A new type of very thin solar cell made from inexpensive materials has been invented by researchers at the Hahn Meitner Institute in Berlin, Germany, in collaboration with a colleague now at Portland State University, Oregon, USA. The new device will be much cheaper to make because it uses less expensive semiconductor materials than conventional solar cells. The researchers publish details of their invention in the Institute of Physics journal Semiconductor Science & Technology on 14 April 2003.

German physicists Rolf Koenenkamp, now at Portland State University, and former colleagues Katja Ernst and Abdelhak Belaidi have used a layer of titanium dioxide that is full of tiny pores to make a much more efficient device for harvesting the sun’s energy.

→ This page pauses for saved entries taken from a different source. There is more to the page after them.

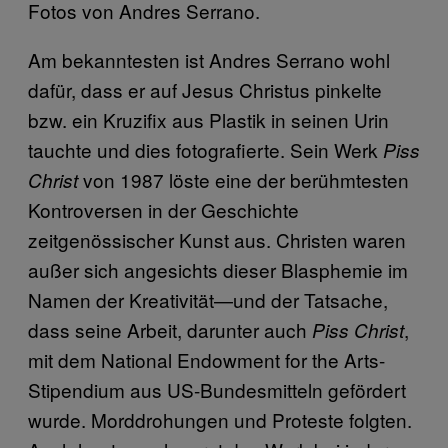
Fotos von Andres Serrano.
A
m bekanntesten ist Andres Serrano wohl
dafür, dass er auf Jesus Christus pinkelte
bzw. ein Kruzifix aus Plastik in seinen Urin
tauchte und dies fotografierte. Sein Werk
Piss
von 1987 löste eine der berühmtesten
Christ
Kontroversen in der Geschichte
zeitgenössischer Kunst aus. Christen waren
außer sich angesichts dieser Blasphemie im
Namen der Kreativität—und der Tatsache,
dass seine Arbeit, darunter auch
,
Piss Christ
mit dem National Endowment for the Arts-
Stipendium aus US-Bundesmitteln gefördert
wurde. Morddrohungen und Proteste folgten.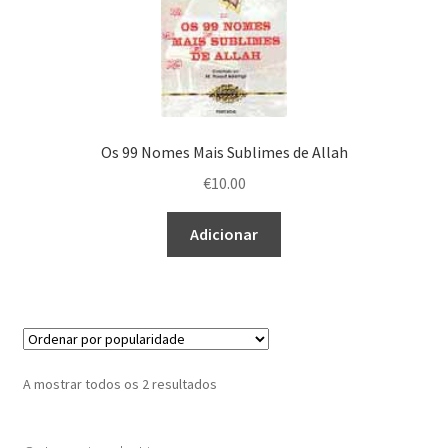
Os 99 Nomes Mais Sublimes de Allah
€
10.00
Adicionar
Ordenado
A mostrar todos os 2 resultados
por
popularidade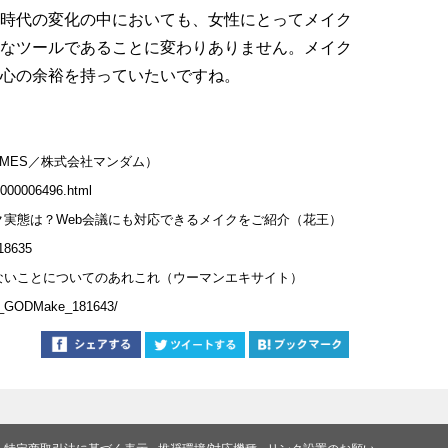
時代の変化の中においても、女性にとってメイク
なツールであることに変わりありません。メイク
心の余裕を持っていたいですね。
IMES／株式会社マンダム）
6.000006496.html
実態は？Web会議にも対応できるメイクをご紹介（花王）
318635
ないことについてのあれこれ（ウーマンエキサイト）
/rid_GODMake_181643/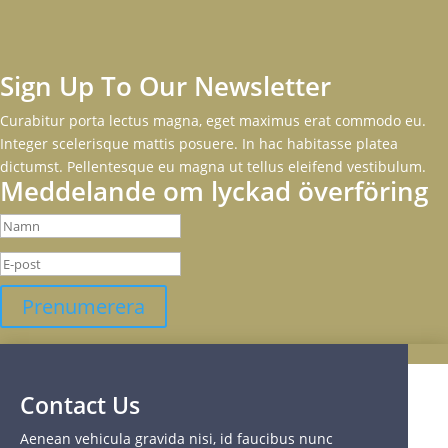
Sign Up To Our Newsletter
Curabitur porta lectus magna, eget maximus erat commodo eu.
Integer scelerisque mattis posuere. In hac habitasse platea
dictumst. Pellentesque eu magna ut tellus eleifend vestibulum.
Meddelande om lyckad överföring
Prenumerera
Contact Us
Aenean vehicula gravida nisi, id faucibus nunc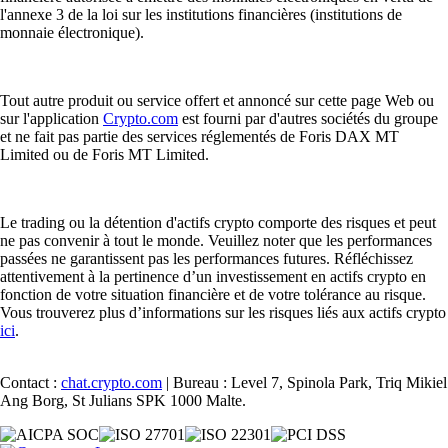
l'annexe 3 de la loi sur les institutions financières (institutions de
monnaie électronique).
Tout autre produit ou service offert et annoncé sur cette page Web ou
sur l'application
Crypto.com
est fourni par d'autres sociétés du groupe
et ne fait pas partie des services réglementés de Foris DAX MT
Limited ou de Foris MT Limited.
Le trading ou la détention d'actifs crypto comporte des risques et peut
ne pas convenir à tout le monde. Veuillez noter que les performances
passées ne garantissent pas les performances futures. Réfléchissez
attentivement à la pertinence d’un investissement en actifs crypto en
fonction de votre situation financière et de votre tolérance au risque.
Vous trouverez plus d’informations sur les risques liés aux actifs crypto
ici
.
Contact :
chat.crypto.com
| Bureau : Level 7, Spinola Park, Triq Mikiel
Ang Borg, St Julians SPK 1000 Malte.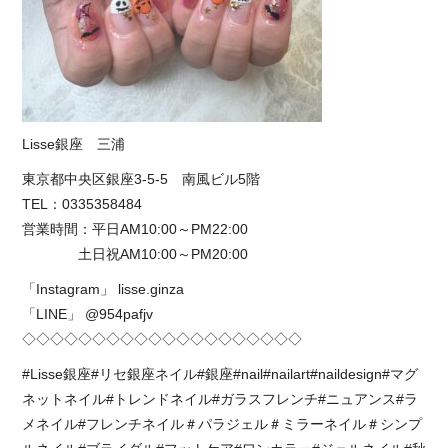
Lisse銀座 三浦
東京都中央区銀座3-5-5 南風ビル5階
TEL：0335358484
営業時間：平日AM10:00～PM22:00
土日祝AM10:00～PM20:00
「Instagram」 lisse.ginza
「LINE」 @954pafjv
◇◇◇◇◇◇◇◇◇◇◇◇◇◇◇◇◇◇◇◇
#Lisse銀座#リセ銀座ネイル#銀座#nail#nailart#naildesign#マグ
ネットネイル#トレンドネイル#ガラスフレンチ#ニュアンス#ラ
メネイル#フレンチネイル＃パラジェル＃ミラーネイル＃シンプ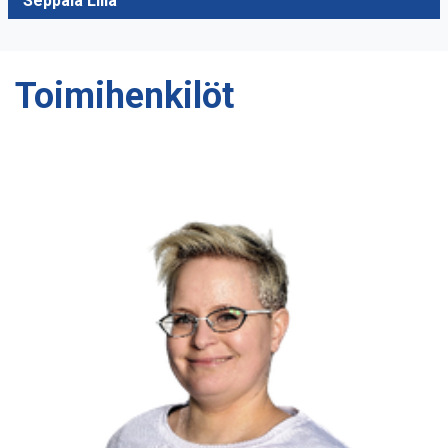
Seppälä Lilia
Toimihenkilöt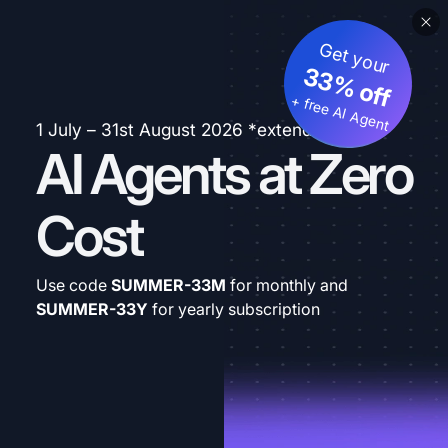
Get your
33% off
+ free AI Agent
1 July – 31st August 2026 *extended
AI Agents at Zero
Cost
Use code
SUMMER-33M
for monthly and
SUMMER-33Y
for yearly subscription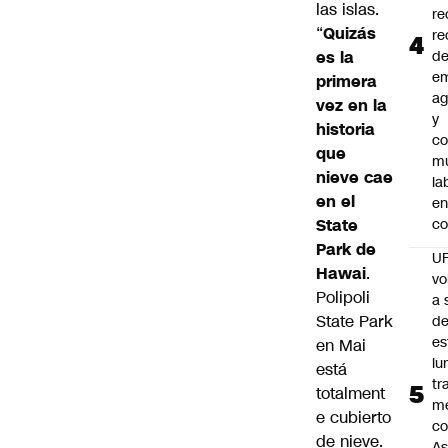
las islas.
re
“
Quizás
re
es la
d
e
primera
ag
vez en la
y
historia
co
que
mu
nieve cae
la
en el
en
State
co
Park de
U
Hawai
.
vo
Polipoli
a 
State Park
d
es
en Mai
lu
está
tr
totalment
m
e cubierto
co
de nieve.
As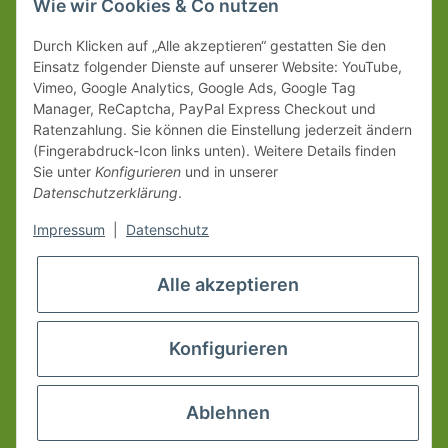
Wie wir Cookies & Co nutzen
Durch Klicken auf „Alle akzeptieren“ gestatten Sie den
Einsatz folgender Dienste auf unserer Website: YouTube,
Vimeo, Google Analytics, Google Ads, Google Tag
Manager, ReCaptcha, PayPal Express Checkout und
Ratenzahlung. Sie können die Einstellung jederzeit ändern
(Fingerabdruck-Icon links unten). Weitere Details finden
Sie unter
Konfigurieren
und in unserer
Datenschutzerklärung
.
Impressum
|
Datenschutz
Alle akzeptieren
Konfigurieren
Ablehnen
* Alle Preise inkl. gesetzlicher USt., zzgl.
Versand
© www.erzgebirgsshop24.de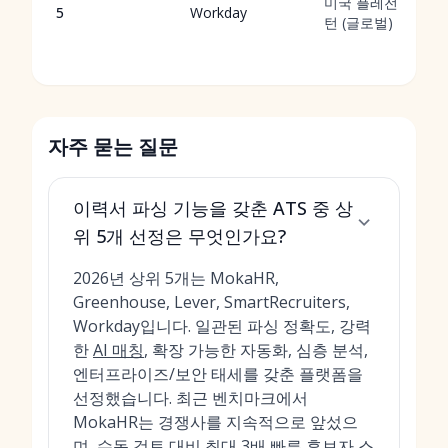
미국 플레전
5
Workday
턴 (글로벌)
자주 묻는 질문
이력서 파싱 기능을 갖춘 ATS 중 상
위 5개 선정은 무엇인가요?
2026년 상위 5개는 MokaHR,
Greenhouse, Lever, SmartRecruiters,
Workday입니다. 일관된 파싱 정확도, 강력
한
AI 매칭
, 확장 가능한 자동화, 심층 분석,
엔터프라이즈/보안 태세를 갖춘 플랫폼을
선정했습니다. 최근 벤치마크에서
MokaHR는 경쟁사를 지속적으로 앞섰으
며, 수동 검토 대비 최대 3배 빠른 후보자 스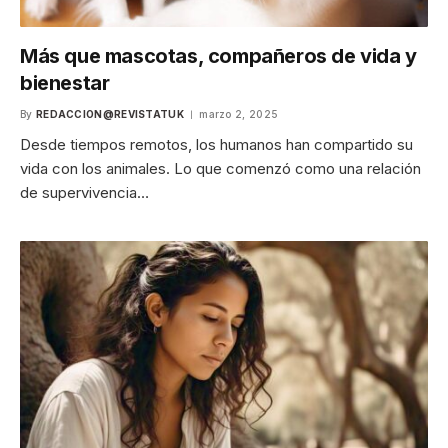
Más que mascotas, compañeros de vida y
bienestar
By
REDACCION@REVISTATUK
marzo 2, 2025
Desde tiempos remotos, los humanos han compartido su
vida con los animales. Lo que comenzó como una relación
de supervivencia…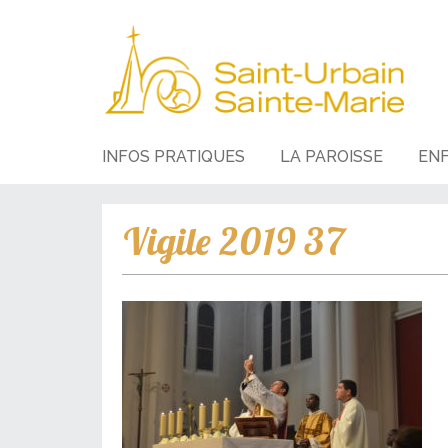
INFOS PRATIQUES
LA PAROISSE
EN
Vigile 2019 37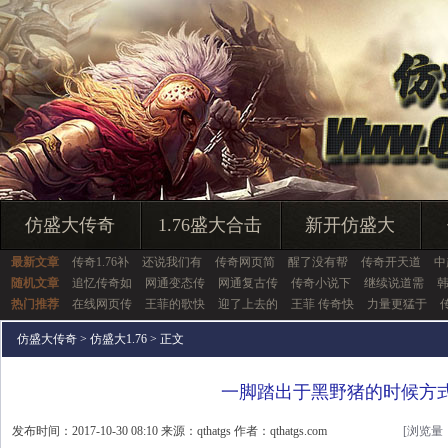
仿盛大传奇
1.76盛大合击
新开仿盛大
最新文章
传奇1.76补
还说我们有
传奇网页简
醒了没有帮
传奇开天道
中
随机文章
追忆传奇如
网通变态传
网通复古传
传奇小说下
继续说道需
热门推荐
在线网页传
王菲的歌快
迎了上去的
王菲 传奇快
力量更猛于
仿盛大传奇
>
仿盛大1.76
> 正文
一脚踏出于黑野猪的时候方
发布时间：2017-10-30 08:10 来源：qthatgs 作者：qthatgs.com
[浏览量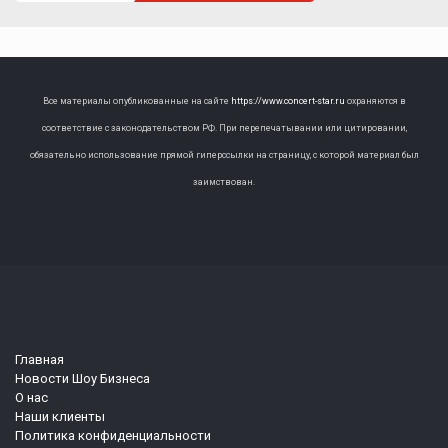
Все материалы опубликованные на сайте
https://www.concert-star.ru
охраняются в
соответствие с законодательством РФ. При перепечатывании или цитировании,
обязательно использование прямой гиперссылки на страницу, с которой материал был
заимствован.
Главная
Новости Шоу Бизнеса
О нас
Наши клиенты
Политика конфиденциальности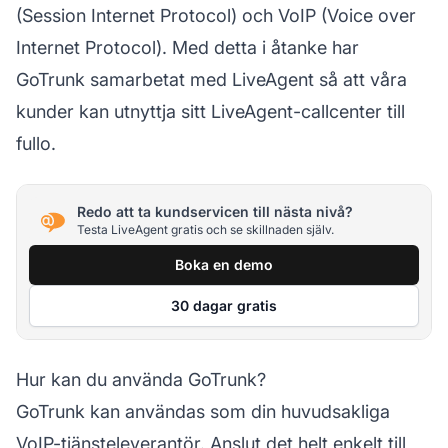
(Session Internet Protocol) och VoIP (Voice over
Internet Protocol). Med detta i åtanke har
GoTrunk samarbetat med LiveAgent så att våra
kunder kan utnyttja sitt LiveAgent-callcenter till
fullo.
Redo att ta kundservicen till nästa nivå?
Testa LiveAgent gratis och se skillnaden själv.
Boka en demo
30 dagar gratis
Hur kan du använda GoTrunk?
GoTrunk kan användas som din huvudsakliga
VoIP-tjänsteleverantör. Anslut det helt enkelt till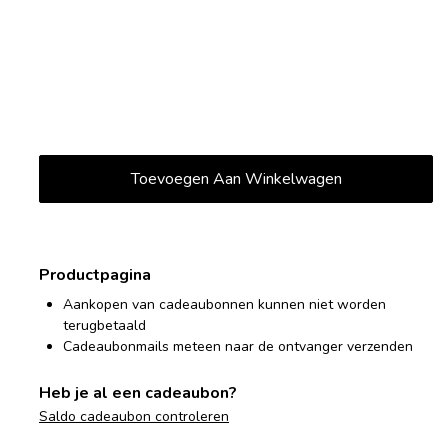
Productpagina
Aankopen van cadeaubonnen kunnen niet worden
terugbetaald
Cadeaubonmails meteen naar de ontvanger verzenden
Heb je al een cadeaubon?
Saldo cadeaubon controleren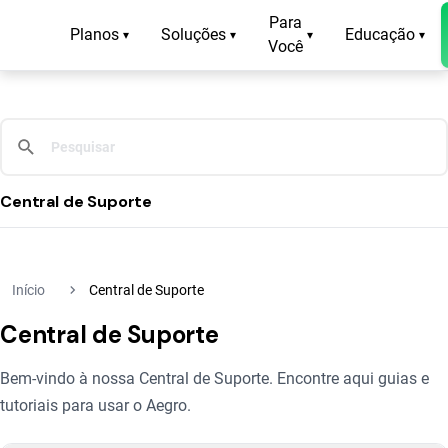
Para
Planos
Soluções
Educação
▾
▾
▾
▾
Você
Central de Suporte
navigate_next
Início
Central de Suporte
Central de Suporte
Bem-vindo à nossa Central de Suporte. Encontre aqui guias e
tutoriais para usar o Aegro.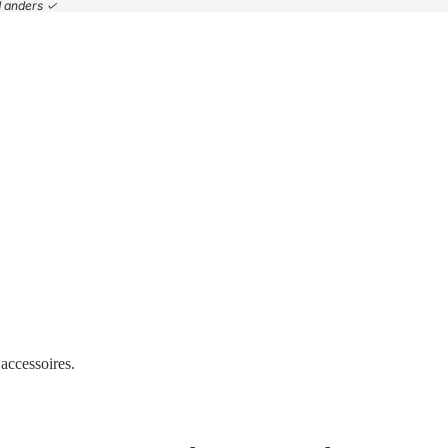
nd anders ✓
accessoires.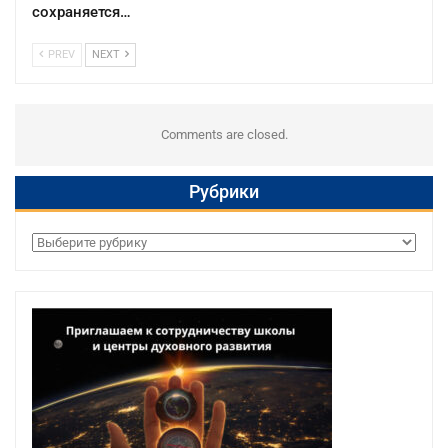
сохраняется…
PREV
NEXT
Comments are closed.
Рубрики
Рубрики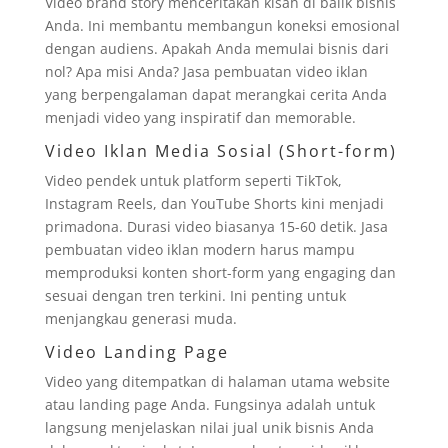
Video brand story menceritakan kisah di balik bisnis
Anda. Ini membantu membangun koneksi emosional
dengan audiens. Apakah Anda memulai bisnis dari
nol? Apa misi Anda? Jasa pembuatan video iklan
yang berpengalaman dapat merangkai cerita Anda
menjadi video yang inspiratif dan memorable.
Video Iklan Media Sosial (Short-form)
Video pendek untuk platform seperti TikTok,
Instagram Reels, dan YouTube Shorts kini menjadi
primadona. Durasi video biasanya 15-60 detik. Jasa
pembuatan video iklan modern harus mampu
memproduksi konten short-form yang engaging dan
sesuai dengan tren terkini. Ini penting untuk
menjangkau generasi muda.
Video Landing Page
Video yang ditempatkan di halaman utama website
atau landing page Anda. Fungsinya adalah untuk
langsung menjelaskan nilai jual unik bisnis Anda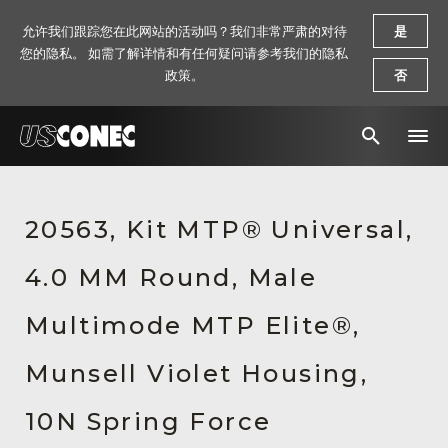
允许我们跟踪您在此网站的活动吗？我们非常严肃的对待
是
您的隐私。 如需了解详情和有任何疑问请参考我们的隐私
政策。
否
新闻报道
20563, Kit MTP® Universal,
解决方案
4.0 MM Round, Male
产品
资源
Multimode MTP Elite®,
关于我们
Munsell Violet Housing,
联系我们
10N Spring Force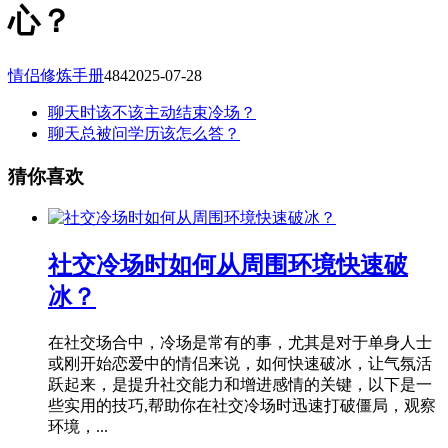
心？
情侣修炼手册
484
2025-07-28
聊天时该不该主动结束冷场？
聊天总被问学历该怎么答？
猜你喜欢
社交冷场时如何从周围环境快速破
冰？
在社交场合中，冷场是常有的事，尤其是对于单身人士
或刚开始恋爱中的情侣来说，如何快速破冰，让气氛活
跃起来，是提升社交能力和增进感情的关键，以下是一
些实用的技巧,帮助你在社交冷场时迅速打破僵局，观察
环境，...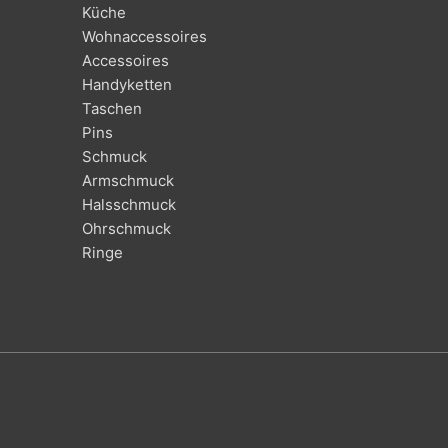
Küche
Wohnaccessoires
Accessoires
Handyketten
Taschen
Pins
Schmuck
Armschmuck
Halsschmuck
Ohrschmuck
Ringe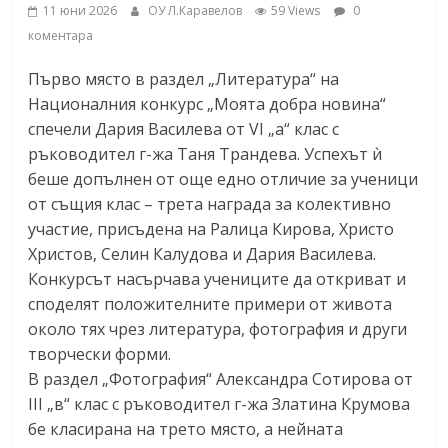
11 юни 2026
ОУ Л.Каравелов
59 Views
0
коментара
Първо място в раздел „Литература“ на
Националния конкурс „Моята добра новина“
спечели Дария Василева от VI „а“ клас с
ръководител г-жа Таня Трандева. Успехът ѝ
беше допълнен от още едно отличие за ученици
от същия клас – трета награда за колективно
участие, присъдена на Ралица Кирова, Христо
Христов, Селин Калудова и Дария Василева.
Конкурсът насърчава учениците да откриват и
споделят положителните примери от живота
около тях чрез литература, фотография и други
творчески форми.
В раздел „Фотография“ Александра Сотирова от
III „в“ клас с ръководител г-жа Златина Крумова
бе класирана на трето място, а нейната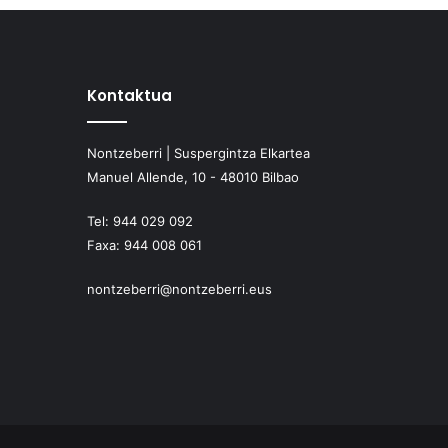
Kontaktua
Nontzeberri | Suspergintza Elkartea
Manuel Allende, 10 - 48010 Bilbao
Tel:
944 029 092
Faxa:
944 008 061
nontzeberri@nontzeberri.eus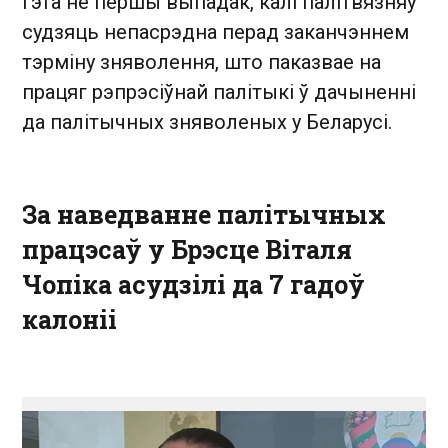
Гэта не першы выпадак, калі палітвязняў
судзяць непасрэдна перад заканчэннем
тэрміну зняволення, што паказвае на
працяг рэпрэсіўнай палітыкі ў дачыненні
да палітычных зняволеных у Беларусі.
За наведванне палітычных
працэсаў у Брэсце Віталя
Чопіка асудзілі да 7 гадоў
калоніі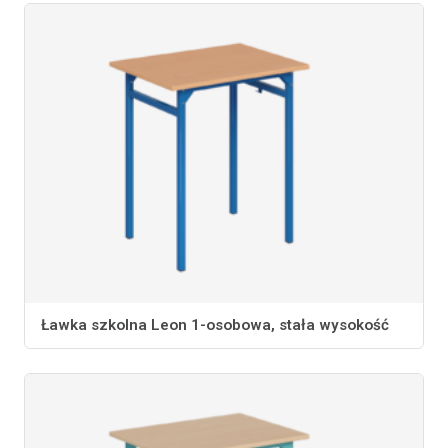
Ławka szkolna Leon 1-osobowa, stała wysokość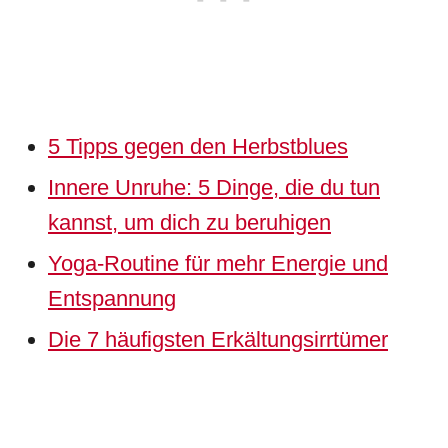
5 Tipps gegen den Herbstblues
Innere Unruhe: 5 Dinge, die du tun
kannst, um dich zu beruhigen
Yoga-Routine für mehr Energie und
Entspannung
Die 7 häufigsten Erkältungsirrtümer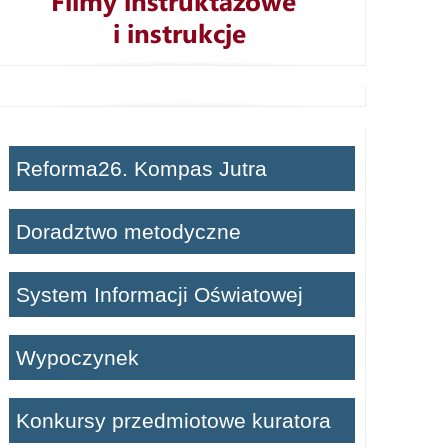
Reforma26. Kompas Jutra
Doradztwo metodyczne
System Informacji Oświatowej
Wypoczynek
Konkursy przedmiotowe kuratora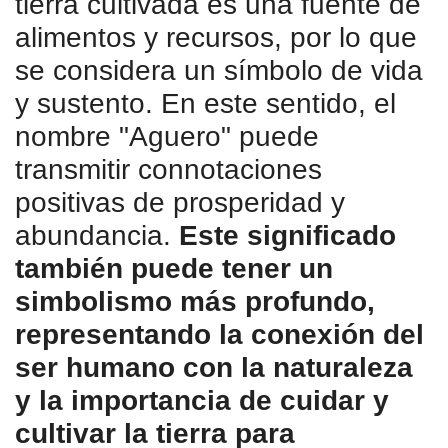
tierra cultivada es una fuente de
alimentos y recursos, por lo que
se considera un símbolo de vida
y sustento. En este sentido, el
nombre "Aguero" puede
transmitir connotaciones
positivas de prosperidad y
abundancia.
Este significado
también puede tener un
simbolismo más profundo,
representando la conexión del
ser humano con la naturaleza
y la importancia de cuidar y
cultivar la tierra para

They formed an extremely thin layer of the light-sensitive cadmium telluride (CdTe) which forms the material for the solar cell on top of the porous titanium dioxide, which was itself supported on a sheet of glass. They connected electrical contacts to the back of this sandwich. When sunlight hits the cadmium telluride layer, the energy is converted into an electrical current which is tapped off via the electrical contacts. Any stray light bounces around inside the tiny pores in the titanium dioxide layer and is scattered back into the cadmium telluride layer, making the device more efficient. This boosts efficiency by a factor of fifty over a similar cell based on a non-porous support material.

The prototype solar cell produces a voltage of 0.67 V and a current of 8.9 milliamps per square centimetre when illuminated with just 100 milliwatts per square centimetre of light typical for a sunny day. The researchers also found that if they alloyed the CdTe with mercury they could boost the current to 15 milliamps. “Solar cells typically produce between 0.5 and 1 V voltage,” explains Koenenkamp, “In applications, several cells are connected in series to provide higher voltage as needed.”

There are a few wrinkles yet to be smoothed out in the prototype solar cell, but its properties offer the promise of renewable energy at much lower cost than current solid state devices. While the present device still uses hazardous or expensive materials, such as gold, cadmium and mercury in small amounts, the simple design principle could be used for other cell types, such as silicon and compound solar cells, says Koenenkamp.